Gameloft CEO Michel Guillemot uses a variation of the age-old literary defence: that there are only seven stories to be told anyway. I don't buy it. Games don't work like that. They're works of design, and like all design, they must draw on both sound engineering and genuine innovation to survive.

Make no mistake: the traditional games industry is on the brink of paleolithic extinction, while the new digital and mobile dawn risks making all the same mistakes computer games did 30 years ago.

So it gives me great pleasure to salute two true originals this week.

Stacking and Test Drive Unlimited 2

Not choosing between them might seem like a cop-out, but it's not in the spirit of my point. These are two studios – and to give them their due, two publishers – who are trying, each in their own way, to escape the creative paralysis games find themselves in in 2011.

Tim Schafer's Double Fine is using the freedom and shorter production schedules of the download market to sidestep the burdensome expectations players and publishers have had of games like Brutal Legend and Psychonauts, but also to let their creative juices flow, brainstorming all-new ideas during "forget everything you know" sessions called Amnesia Fortnights.
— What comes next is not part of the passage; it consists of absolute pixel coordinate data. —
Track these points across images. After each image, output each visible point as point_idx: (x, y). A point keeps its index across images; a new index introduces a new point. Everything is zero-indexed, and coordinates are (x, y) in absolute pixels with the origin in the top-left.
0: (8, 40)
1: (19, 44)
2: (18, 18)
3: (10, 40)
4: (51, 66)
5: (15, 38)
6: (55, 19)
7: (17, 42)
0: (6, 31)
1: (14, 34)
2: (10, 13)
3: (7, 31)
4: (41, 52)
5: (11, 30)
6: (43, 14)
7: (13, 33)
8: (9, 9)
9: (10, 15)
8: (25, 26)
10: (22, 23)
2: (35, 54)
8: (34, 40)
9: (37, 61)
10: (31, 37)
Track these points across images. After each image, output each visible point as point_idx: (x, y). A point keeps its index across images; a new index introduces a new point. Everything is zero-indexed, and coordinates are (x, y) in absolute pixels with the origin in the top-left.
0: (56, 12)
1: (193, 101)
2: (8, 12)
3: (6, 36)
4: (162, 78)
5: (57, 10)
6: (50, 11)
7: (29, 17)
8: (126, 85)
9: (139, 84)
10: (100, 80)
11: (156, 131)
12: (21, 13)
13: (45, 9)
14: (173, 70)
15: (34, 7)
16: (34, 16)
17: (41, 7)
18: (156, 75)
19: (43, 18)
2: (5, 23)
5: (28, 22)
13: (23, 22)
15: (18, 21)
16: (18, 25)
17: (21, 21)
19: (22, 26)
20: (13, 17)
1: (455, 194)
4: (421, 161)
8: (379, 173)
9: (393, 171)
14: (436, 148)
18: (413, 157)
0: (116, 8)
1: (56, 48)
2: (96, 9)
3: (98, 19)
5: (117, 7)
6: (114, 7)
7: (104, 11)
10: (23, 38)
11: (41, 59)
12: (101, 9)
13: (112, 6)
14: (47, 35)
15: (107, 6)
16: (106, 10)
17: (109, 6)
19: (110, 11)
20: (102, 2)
As Christian noted in his 8/10 review of Stacking, "it's apparent that most of Double Fine's energy has been spent on forgetting how games should look rather than how they actually play." But the result is still an effortlessly charming game with a unique mood and singular concept in a genre that was struggling to survive as little as a year ago.

It's to Double Fine's credit that it's dreaming up new aesthetics for gaming, and to THQ's credit that it views these originals as a genuine business opportunity and is prepared to splash out on prominent advertising for the likes of Costume Quest on sites like this one, something few other publishers would do.

Meanwhile, as odd as it may seem to celebrate a racing game sequel here, it's Eden's obstinate refusal to abandon, compromise or pollute its frankly crazy and virtually unattainable dream for Test Drive Unlimited that marks the French developers out as heroes.

Other games have taken vague swipes at the breathtaking scale of its quasi-MMO, second lifestyle, petrolhead paradise – Need for Speed World, FUEL, Burnout Paradise – but none have had the guts or the heart to come close. "Unsteady but passionate and ambitious, TDU2 is fantastic escapism," I wrote in my review.

Perhaps it would have been sensible to rein in the ambition and features and concentrate harder on polish; perhaps it would have been commercially prudent to mix and match in some ideas from successful rivals. But then it might have ended up like Killzone 3, losing its identity in its desperation to ape Call of Duty and Halo. Rearranging the words.

That's not for Eden. Test Drive Unlimited isn't a product, it's an idea. Given the opportunity for a second run at it, Eden chose only to do things that would further its idea, and nothing that would dilute it. Maybe it didn't make it a better game, but – just like the experimental process which birthed Stacking – it made it more like itself, and less like all the others. Right now, that seems like the noblest aim of all.